Welcome to downtown Dallas, a great place to do business. Just watch where you step--those homeless people tend to pee everywhere--and drive.

"Honey, I can tell you, it's been awful since I've opened," Jenkins says of her luck so far as an urban entrepreneur. (To add to her troubles, a computer virus ate her reservation system, and a problem with her Web page made it hard for potential customers to find her site on the Internet.)

Jenkins complains that poor signage makes it easy for drivers to become confused on Dallas' grid of one-way streets, a fact that anyone who, like Buzz, drives downtown daily can verify. She thinks somebody--the city, for instance--should do something to make downtown a safer place to drive. Of course, when the CVB de-listed her inn, she also naively said that she thought dealing with the homeless population was a city problem, not hers.

Call her a dreamer. Call her crazy. Call her a cab to Fort Worth, a city that knows how to create an active downtown that isn't a cross between demolition derby and open-air urinal.

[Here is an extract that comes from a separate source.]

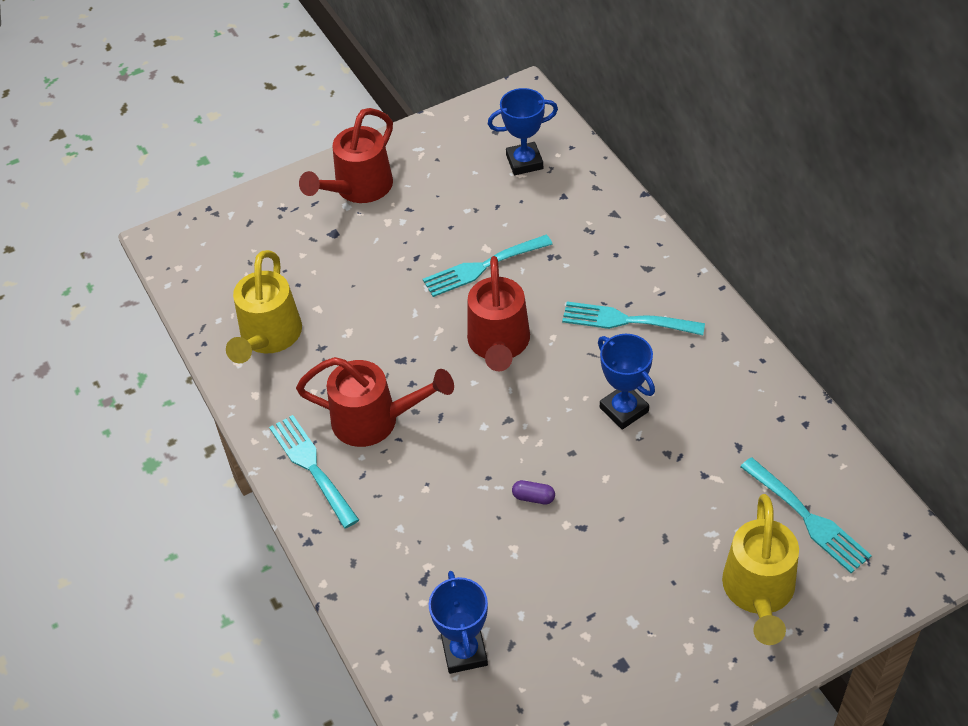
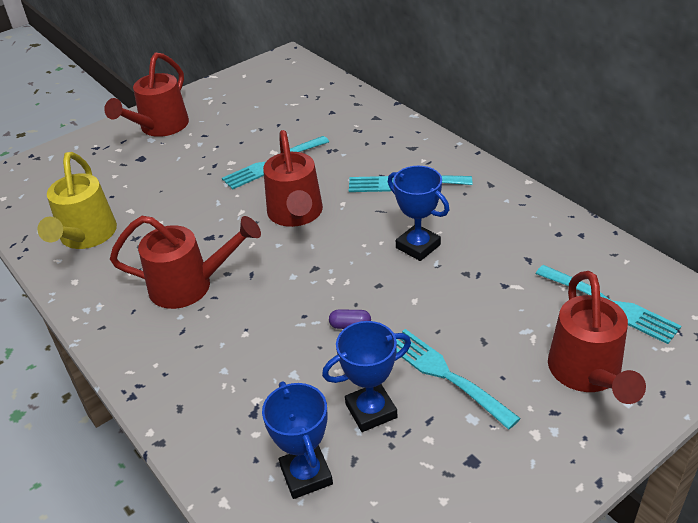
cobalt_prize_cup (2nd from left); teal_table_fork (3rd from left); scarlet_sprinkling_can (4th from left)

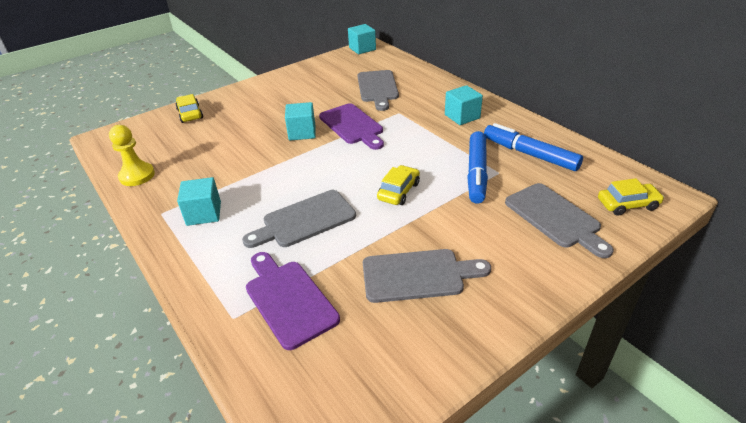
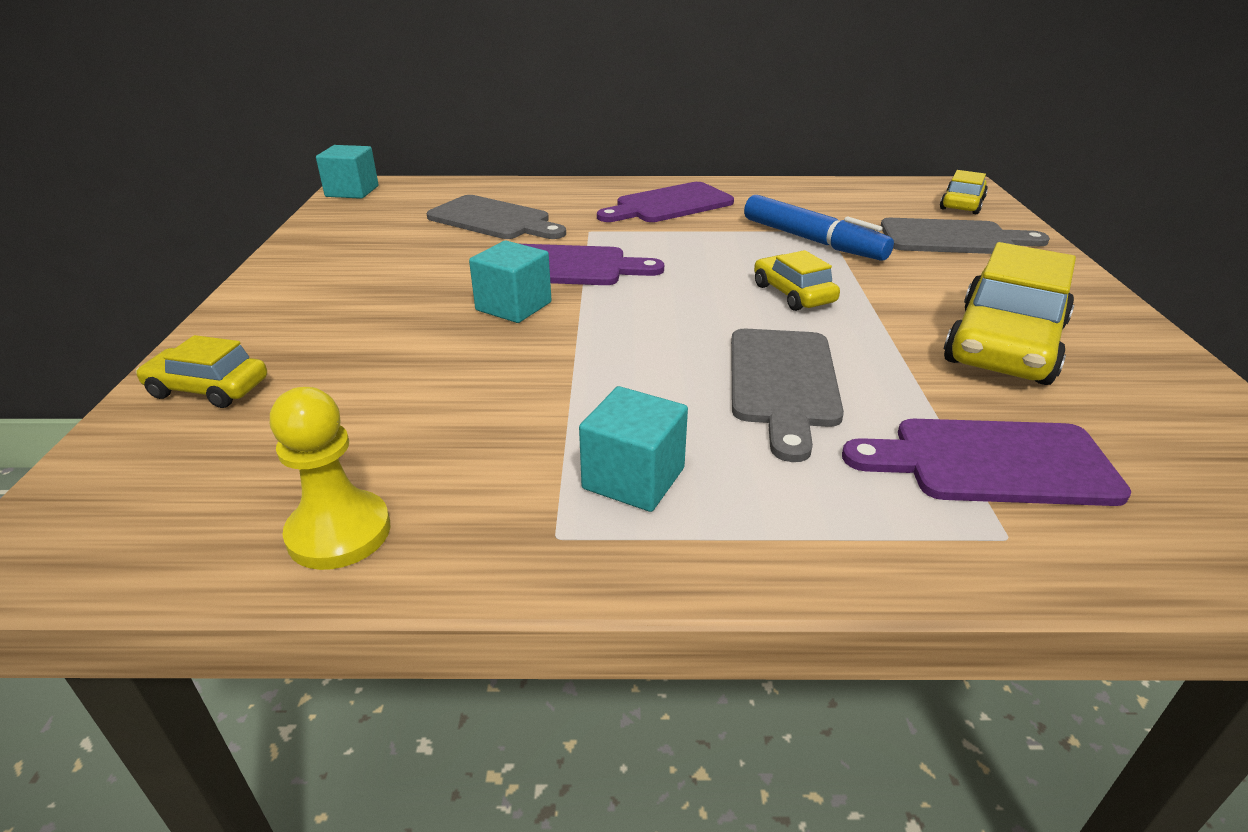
purple_bread_board (2nd from left); cobalt_marker_pen (2nd from left in the first image); yellow_car (4th from left)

Still, on the phone with Buzz, Jenkins seemed upbeat. How can things get any worse?, she started to say, then stopped herself, knowing that things can always get worse.

Obviously, business owners like Jenkins could use a little service from the city to make a go of downtown, but since her name is not Hicks, Hunt or Perot, how is she to get City Hall's attention? Buzz has a thought: Change the name of her inn. How does Amelia's 2012 Olympics Bed & Breakfast sound?